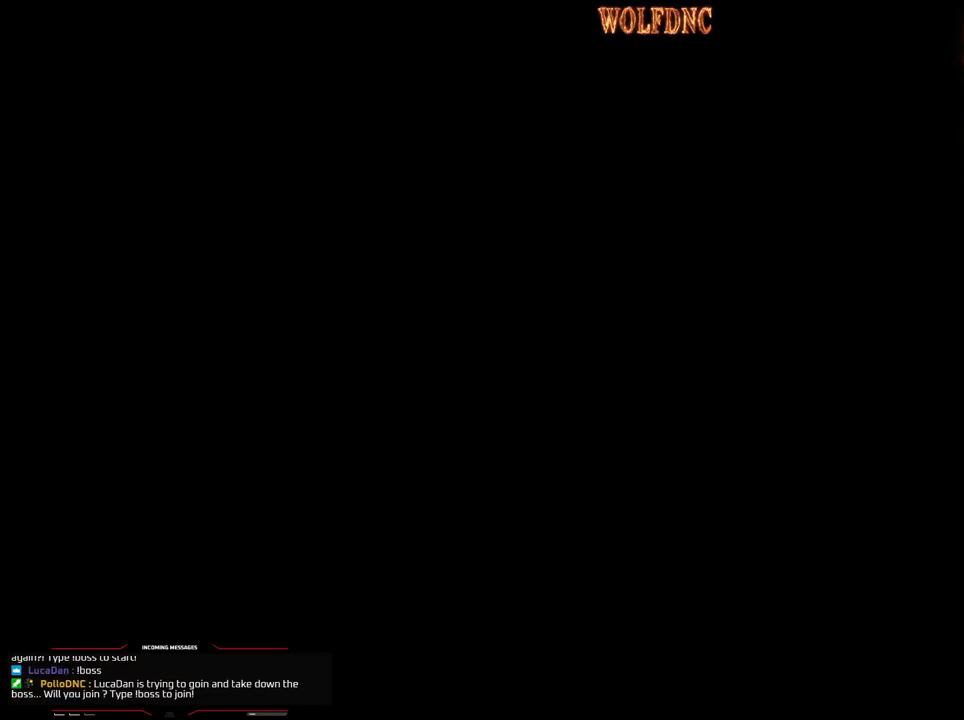
{"buttons": [], "events": []}
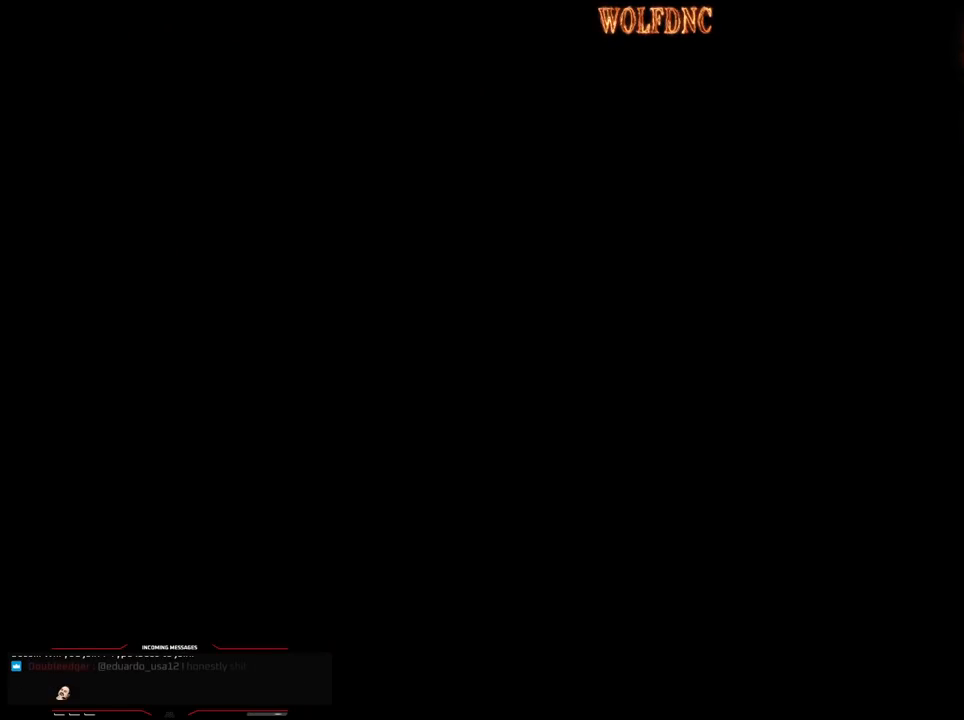
{"buttons": [], "events": []}
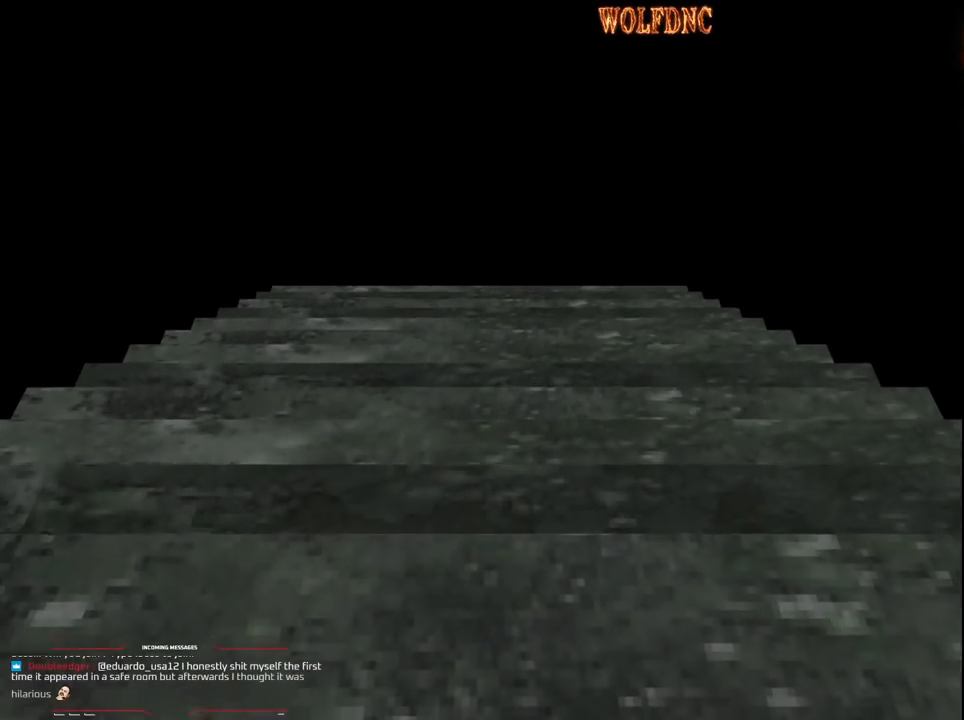
{"buttons": [], "events": []}
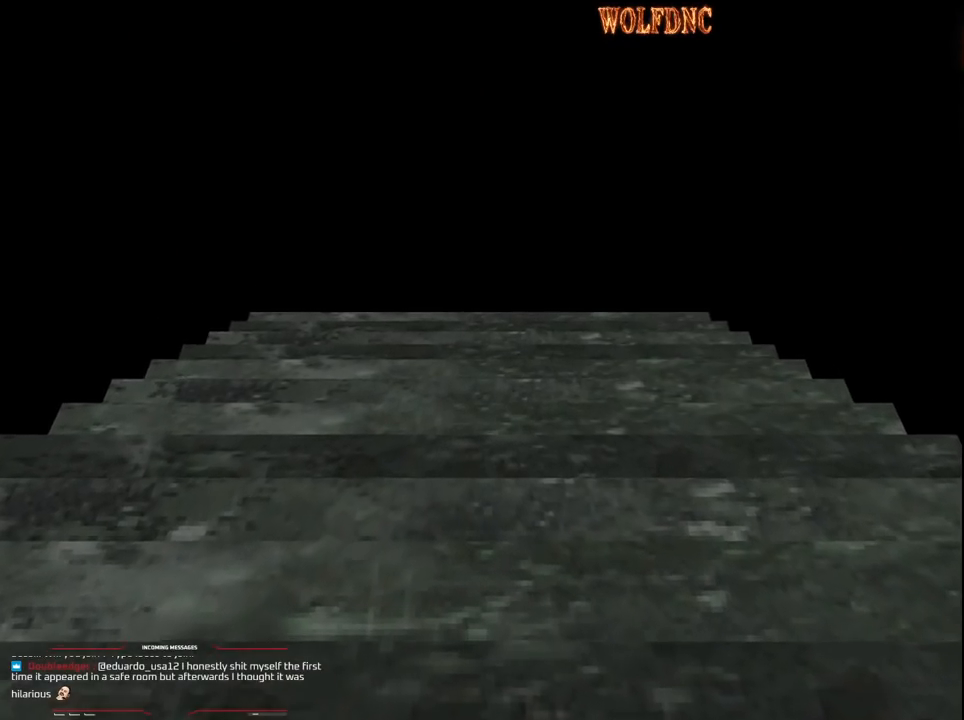
{"buttons": [], "events": []}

* [TASK INSTRUCTIONS]
Please copy the data shown above precisely, leaving the images out.

* [RESULT FOR THIS EXERCISE]
{"buttons": [], "events": []}
{"buttons": [], "events": []}
{"buttons": [], "events": []}
{"buttons": [], "events": []}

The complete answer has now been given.